# Dataset entries:
· · · · ·

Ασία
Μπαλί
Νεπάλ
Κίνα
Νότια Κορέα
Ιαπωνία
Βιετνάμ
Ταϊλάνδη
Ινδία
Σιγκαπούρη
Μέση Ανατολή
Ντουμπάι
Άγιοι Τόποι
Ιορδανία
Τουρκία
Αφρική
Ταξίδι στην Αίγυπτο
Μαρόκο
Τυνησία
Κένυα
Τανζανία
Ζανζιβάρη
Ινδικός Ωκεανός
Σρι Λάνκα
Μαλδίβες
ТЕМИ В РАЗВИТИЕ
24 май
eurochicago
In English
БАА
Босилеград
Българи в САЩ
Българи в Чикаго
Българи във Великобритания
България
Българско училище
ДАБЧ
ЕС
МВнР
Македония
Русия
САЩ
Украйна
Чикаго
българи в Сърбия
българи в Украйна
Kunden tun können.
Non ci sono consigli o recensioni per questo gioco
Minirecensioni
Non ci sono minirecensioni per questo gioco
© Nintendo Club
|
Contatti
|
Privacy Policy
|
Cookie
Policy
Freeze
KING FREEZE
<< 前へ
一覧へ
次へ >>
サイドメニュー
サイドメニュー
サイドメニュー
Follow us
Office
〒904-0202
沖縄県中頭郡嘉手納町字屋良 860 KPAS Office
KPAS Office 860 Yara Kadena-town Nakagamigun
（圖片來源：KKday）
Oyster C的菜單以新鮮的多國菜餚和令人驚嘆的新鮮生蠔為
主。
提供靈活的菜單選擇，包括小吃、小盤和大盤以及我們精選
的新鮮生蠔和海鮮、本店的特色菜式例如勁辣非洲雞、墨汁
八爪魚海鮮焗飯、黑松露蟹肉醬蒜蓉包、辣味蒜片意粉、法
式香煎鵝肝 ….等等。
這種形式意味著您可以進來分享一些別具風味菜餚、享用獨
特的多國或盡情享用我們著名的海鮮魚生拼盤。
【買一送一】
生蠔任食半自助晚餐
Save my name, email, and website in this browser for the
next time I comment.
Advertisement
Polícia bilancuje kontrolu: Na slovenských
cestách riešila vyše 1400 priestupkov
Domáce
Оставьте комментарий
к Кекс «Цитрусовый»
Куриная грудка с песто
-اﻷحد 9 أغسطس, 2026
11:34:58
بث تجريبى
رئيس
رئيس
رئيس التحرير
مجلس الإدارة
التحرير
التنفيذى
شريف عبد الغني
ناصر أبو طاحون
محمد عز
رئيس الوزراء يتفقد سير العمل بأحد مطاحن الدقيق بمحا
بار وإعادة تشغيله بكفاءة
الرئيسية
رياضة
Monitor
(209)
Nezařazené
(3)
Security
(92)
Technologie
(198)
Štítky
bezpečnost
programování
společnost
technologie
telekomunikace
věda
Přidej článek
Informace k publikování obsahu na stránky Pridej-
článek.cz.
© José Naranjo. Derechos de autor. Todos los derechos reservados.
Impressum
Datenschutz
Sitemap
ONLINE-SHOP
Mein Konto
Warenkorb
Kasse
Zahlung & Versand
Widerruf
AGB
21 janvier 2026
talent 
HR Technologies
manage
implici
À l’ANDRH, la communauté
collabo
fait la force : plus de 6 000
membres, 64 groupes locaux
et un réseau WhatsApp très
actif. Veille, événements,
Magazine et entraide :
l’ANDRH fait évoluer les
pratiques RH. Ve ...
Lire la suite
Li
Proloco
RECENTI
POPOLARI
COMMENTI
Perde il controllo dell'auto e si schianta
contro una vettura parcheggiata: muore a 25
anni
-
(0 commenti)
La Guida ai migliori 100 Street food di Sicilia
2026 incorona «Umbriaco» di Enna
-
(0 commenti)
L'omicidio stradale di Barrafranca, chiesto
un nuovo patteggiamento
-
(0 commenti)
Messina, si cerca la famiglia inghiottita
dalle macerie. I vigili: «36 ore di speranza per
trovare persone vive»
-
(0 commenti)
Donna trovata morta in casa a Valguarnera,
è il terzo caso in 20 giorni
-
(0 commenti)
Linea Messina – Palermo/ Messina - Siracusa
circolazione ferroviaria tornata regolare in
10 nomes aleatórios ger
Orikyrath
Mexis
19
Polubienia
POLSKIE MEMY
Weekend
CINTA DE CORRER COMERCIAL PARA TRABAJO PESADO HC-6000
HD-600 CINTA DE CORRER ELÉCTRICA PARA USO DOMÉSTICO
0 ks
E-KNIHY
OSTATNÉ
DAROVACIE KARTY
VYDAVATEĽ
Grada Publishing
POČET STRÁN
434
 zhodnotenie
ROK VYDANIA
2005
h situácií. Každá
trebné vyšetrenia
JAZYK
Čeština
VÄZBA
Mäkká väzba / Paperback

· · · · ·

# Action item:
Please edit the entries above by replacing "Warenkorb" with "Einkaufswagen" and leaving every other part as it is.

# Final answer:
Ασία
Μπαλί
Νεπάλ
Κίνα
Νότια Κορέα
Ιαπωνία
Βιετνάμ
Ταϊλάνδη
Ινδία
Σιγκαπούρη
Μέση Ανατολή
Ντουμπάι
Άγιοι Τόποι
Ιορδανία
Τουρκία
Αφρική
Ταξίδι στην Αίγυπτο
Μαρόκο
Τυνησία
Κένυα
Τανζανία
Ζανζιβάρη
Ινδικός Ωκεανός
Σρι Λάνκα
Μαλδίβες
ТЕМИ В РАЗВИТИЕ
24 май
eurochicago
In English
БАА
Босилеград
Българи в САЩ
Българи в Чикаго
Българи във Великобритания
България
Българско училище
ДАБЧ
ЕС
МВнР
Македония
Русия
САЩ
Украйна
Чикаго
българи в Сърбия
българи в Украйна
Kunden tun können.
Non ci sono consigli o recensioni per questo gioco
Minirecensioni
Non ci sono minirecensioni per questo gioco
© Nintendo Club
|
Contatti
|
Privacy Policy
|
Cookie
Policy
Freeze
KING FREEZE
<< 前へ
一覧へ
次へ >>
サイドメニュー
サイドメニュー
サイドメニュー
Follow us
Office
〒904-0202
沖縄県中頭郡嘉手納町字屋良 860 KPAS Office
KPAS Office 860 Yara Kadena-town Nakagamigun
（圖片來源：KKday）
Oyster C的菜單以新鮮的多國菜餚和令人驚嘆的新鮮生蠔為
主。
提供靈活的菜單選擇，包括小吃、小盤和大盤以及我們精選
的新鮮生蠔和海鮮、本店的特色菜式例如勁辣非洲雞、墨汁
八爪魚海鮮焗飯、黑松露蟹肉醬蒜蓉包、辣味蒜片意粉、法
式香煎鵝肝 ….等等。
這種形式意味著您可以進來分享一些別具風味菜餚、享用獨
特的多國或盡情享用我們著名的海鮮魚生拼盤。
【買一送一】
生蠔任食半自助晚餐
Save my name, email, and website in this browser for the
next time I comment.
Advertisement
Polícia bilancuje kontrolu: Na slovenských
cestách riešila vyše 1400 priestupkov
Domáce
Оставьте комментарий
к Кекс «Цитрусовый»
Куриная грудка с песто
-اﻷحد 9 أغسطس, 2026
11:34:58
بث تجريبى
رئيس
رئيس
رئيس التحرير
مجلس الإدارة
التحرير
التنفيذى
شريف عبد الغني
ناصر أبو طاحون
محمد عز
رئيس الوزراء يتفقد سير العمل بأحد مطاحن الدقيق بمحا
بار وإعادة تشغيله بكفاءة
الرئيسية
رياضة
Monitor
(209)
Nezařazené
(3)
Security
(92)
Technologie
(198)
Štítky
bezpečnost
programování
společnost
technologie
telekomunikace
věda
Přidej článek
Informace k publikování obsahu na stránky Pridej-
článek.cz.
© José Naranjo. Derechos de autor. Todos los derechos reservados.
Impressum
Datenschutz
Sitemap
ONLINE-SHOP
Mein Konto
Einkaufswagen
Kasse
Zahlung & Versand
Widerruf
AGB
21 janvier 2026
talent 
HR Technologies
manage
implici
À l’ANDRH, la communauté
collabo
fait la force : plus de 6 000
membres, 64 groupes locaux
et un réseau WhatsApp très
actif. Veille, événements,
Magazine et entraide :
l’ANDRH fait évoluer les
pratiques RH. Ve ...
Lire la suite
Li
Proloco
RECENTI
POPOLARI
COMMENTI
Perde il controllo dell'auto e si schianta
contro una vettura parcheggiata: muore a 25
anni
-
(0 commenti)
La Guida ai migliori 100 Street food di Sicilia
2026 incorona «Umbriaco» di Enna
-
(0 commenti)
L'omicidio stradale di Barrafranca, chiesto
un nuovo patteggiamento
-
(0 commenti)
Messina, si cerca la famiglia inghiottita
dalle macerie. I vigili: «36 ore di speranza per
trovare persone vive»
-
(0 commenti)
Donna trovata morta in casa a Valguarnera,
è il terzo caso in 20 giorni
-
(0 commenti)
Linea Messina – Palermo/ Messina - Siracusa
circolazione ferroviaria tornata regolare in
10 nomes aleatórios ger
Orikyrath
Mexis
19
Polubienia
POLSKIE MEMY
Weekend
CINTA DE CORRER COMERCIAL PARA TRABAJO PESADO HC-6000
HD-600 CINTA DE CORRER ELÉCTRICA PARA USO DOMÉSTICO
0 ks
E-KNIHY
OSTATNÉ
DAROVACIE KARTY
VYDAVATEĽ
Grada Publishing
POČET STRÁN
434
 zhodnotenie
ROK VYDANIA
2005
h situácií. Každá
trebné vyšetrenia
JAZYK
Čeština
VÄZBA
Mäkká väzba / Paperback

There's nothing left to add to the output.